Maybe meaningless, but looking at indicators on VIX, that breakout on Friday could be a fake.

Mac said...

I assume you are referencing the fact it closed off its highs. That is a possibility. Anything is possible in this market.

There are some divergences in sentiment indicators - VIX is not that high but put/call ratio was pretty high Friday. I don't know which one is more accurate of true investor sentiment.

I still think the bottom line is that if the Dow and S&P don't bounce back early next week with a bounce of a few days, then things could get very ugly. I don't think we've had any panic selling yet, but if we break the lows of Friday without a bounce, it is possible we get some.

Troy said...

really like your site. I've linked back to mine.
Appreciate what you do.

Anonymous said...

Hope you held onto your FCSX position!

Mac said...

Thanks Troy - I will check out your blog for a week or two and then decide about linking.
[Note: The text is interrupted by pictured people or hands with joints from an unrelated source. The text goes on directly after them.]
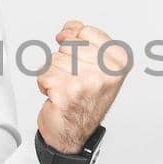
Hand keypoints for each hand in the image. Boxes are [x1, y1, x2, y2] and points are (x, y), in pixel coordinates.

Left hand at [35, 19, 129, 153]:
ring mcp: (88, 81)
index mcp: (118, 61)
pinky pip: (44, 73)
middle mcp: (107, 71)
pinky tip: (57, 96)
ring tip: (66, 89)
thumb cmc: (83, 100)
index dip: (75, 47)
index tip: (82, 65)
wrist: (72, 134)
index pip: (84, 31)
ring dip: (54, 74)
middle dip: (64, 62)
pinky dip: (45, 84)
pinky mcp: (68, 92)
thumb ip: (82, 39)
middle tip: (74, 81)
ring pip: (54, 59)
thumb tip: (68, 30)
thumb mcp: (92, 64)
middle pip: (68, 45)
Anonymous - I did keep onto my FCSX - I covered a little while ago at $30.90. I expect a little bounce here and I didn't like how the market couldn't break through its recent lows. I may be totally wrong here however. I'll take the 20% gain though - no complaints.

Anonymous said...

Nice timing on that FCSX exit! What made you expect a bounce?

Mac said...

More than anything just a hunch - when a stock is down 20% in a day without any bounces, I figured it can't go much lower unless the market tanks too - that was what I was waiting for - for the market to break to new lows. When that failed to happen, I decided to cover and take the gain. Also, if you look at the chart, it looks like it could have some support in the low 30's, so I didn't want to get too greedy.